> _Trecho do documento_:

Com causa suficiente e sem cometer injustiças durante o seu desenvolvimento, sim (XL, 1).
O entendeis por causa suficiente?
A dura necessidade de fazer respeitar pelas armas os direitos essenciais para as boas relações entre os homens, rompidos por uma nação que se nega a desagravar e satisfazer (ibid.).
Sem estas duas condições, a guerra é alguma vez lícita?
Não (ibid.).
Os que pelejam na guerra justa e pessoalmente não cometem injustiças praticam ato de virtude?
Sim; porque se expõem aos maiores perigos para defender a causa de Deus e de seus irmãos.
Em que consiste o pecado oposto à paz, chamado rixa?
Em uma espécie de guerra entre particulares, estabelecida sem mandato da autoridade pública; por este único conceito é sempre falta grave para quem a provoca (XLI, 1).
Acha-se compreendido neste vício o combate especial chamado duelo?
Sim; com o agravante de que o duelo se combina a sangue frio e não sob o impulso repentino da paixão.
O duelo é ato essencialmente mau?
Sim; porque o duelista põe em grave perigo a sua vida e a do seu adversário, contra o disposto por Deus.
Em que consiste a sedição como vício oposto à caridade?
Na formação de partidos ou bandos, no seio de uma nação ou Estado com objetivo de conspirar ou de promover arruaças e tumultos, uns contra os outros, ou contra a autoridade e o poder legítima (XLII, 1).
O pecado da sedição tem especial gravidade?
Sim; porque assim como não pode haver bem mais apreciado num povo do que a ordem pública, base e condição indispensáveis para a sua prosperidade, assim também não se pode cometer contra ele maior crime do que o da guerra interna; assim em certo modo, a sedição é um crime superior ao da guerra injusta (XLII, 2).

> _Dados fornecidos_:
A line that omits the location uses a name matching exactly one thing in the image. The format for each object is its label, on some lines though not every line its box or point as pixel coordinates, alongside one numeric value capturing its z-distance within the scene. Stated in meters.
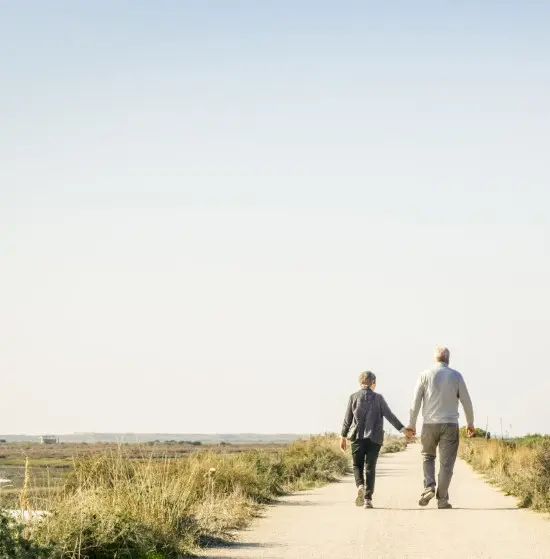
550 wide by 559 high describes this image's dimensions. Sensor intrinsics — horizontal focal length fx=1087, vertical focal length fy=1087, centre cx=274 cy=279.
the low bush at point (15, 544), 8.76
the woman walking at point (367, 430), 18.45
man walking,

---

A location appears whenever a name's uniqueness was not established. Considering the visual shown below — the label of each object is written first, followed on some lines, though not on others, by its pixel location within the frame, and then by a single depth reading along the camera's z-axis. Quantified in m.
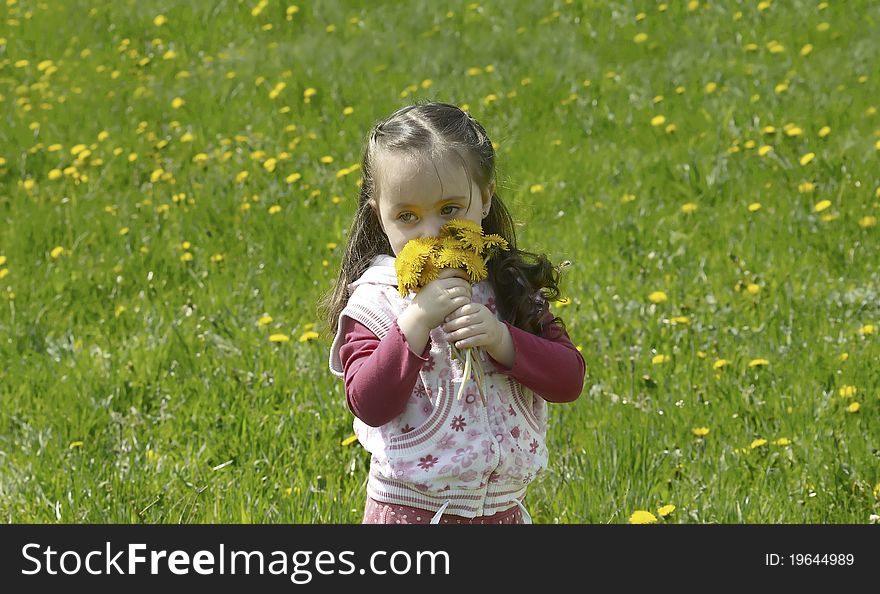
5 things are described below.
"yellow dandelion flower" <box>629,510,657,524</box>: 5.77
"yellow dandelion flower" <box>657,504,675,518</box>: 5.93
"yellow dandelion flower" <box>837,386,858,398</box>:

> _Perguntas de compreensão_:
**A)** Responda, com base no trecho do documento:
(i) Em que consiste a rixa?
(ii) Qual agravante o duelo tem?
(iii) A que crime a sedição é considerada superior?
**B)** Copie do trecho do documento tudo o que vai de "Sim; com o agravante" até "injusta (XLII, 2).".

> _Resultados esperados_:
**A)**
(i) Em uma espécie de guerra entre particulares, estabelecida sem mandato da autoridade pública.
(ii) O duelo se combina a sangue frio e não sob o impulso repentino da paixão.
(iii) Ao da guerra injusta.

**B)**
Sim; com o agravante de que o duelo se combina a sangue frio e não sob o impulso repentino da paixão.
O duelo é ato essencialmente mau?
Sim; porque o duelista põe em grave perigo a sua vida e a do seu adversário, contra o disposto por Deus.
Em que consiste a sedição como vício oposto à caridade?
Na formação de partidos ou bandos, no seio de uma nação ou Estado com objetivo de conspirar ou de promover arruaças e tumultos, uns contra os outros, ou contra a autoridade e o poder legítima (XLII, 1).
O pecado da sedição tem especial gravidade?
Sim; porque assim como não pode haver bem mais apreciado num povo do que a ordem pública, base e condição indispensáveis para a sua prosperidade, assim também não se pode cometer contra ele maior crime do que o da guerra interna; assim em certo modo, a sedição é um crime superior ao da guerra injusta (XLII, 2).